Selected text >>
"""
There are hundreds of millions of dollars given out every year across multiple granting organizations. The Canada Council alone gives out $150 million in funding every year to Canadian artists. These city-wide, province-wide, and nation-wide public granting bodies all get their money from different sources, but that's the subject of a much-longer, fascinating post that somebody else already did a fantastic job writing about so I don't have to.

Many Canadian (circus) artists I talk to about grants either groan in collective misery at the thought of applying, or grumble that there's no point applying for them at all because 'no one ever gets them'; and yet ... the draw of financial support in the otherwise rather unstable world of being a professional artist remains.

What generally goes into a grant application?

  • Grant applications generally require you to write one (or several) essays on what you want to create, how you're going to create it, and why it's important that you create that work
  • These written components can be 250 words in length, 500 words in length, 1500 words in length ... it all depends on the size of the grant and type of grant you're applying for
  • Many larger grants also require you to submit supplementary material with your written application: this can include examples of your past work, material showing your expertise or preliminary explorations as it relates to your current proposal, and generally some kind of budget.
"""
Collected material >>
"""
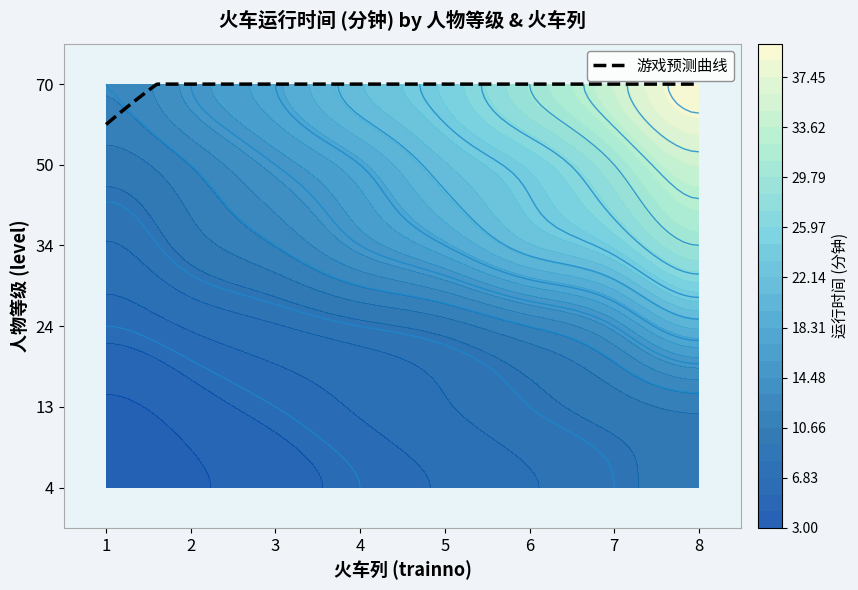

Read the level_4 value at 7.

10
"""
The problem >>
For each statement about the text on grant applications, answer yes or no and quote the words of the text that decide it.
1. The Canada Council gives $150 million in funding to Canadian artists each year.
2. The written parts of a grant application are always 500 words long.
3. Many larger grants ask for some kind of budget along with the written application.
The listing has no role in this exercise.

Written answer >>
1. Yes: "The Canada Council alone gives out $150 million in funding every year to Canadian artists."
2. No: "These written components can be 250 words in length, 500 words in length, 1500 words in length ... it all depends on the size of the grant and type of grant you're applying for"
3. Yes: "Many larger grants also require you to submit supplementary material with your written application" and "generally some kind of budget."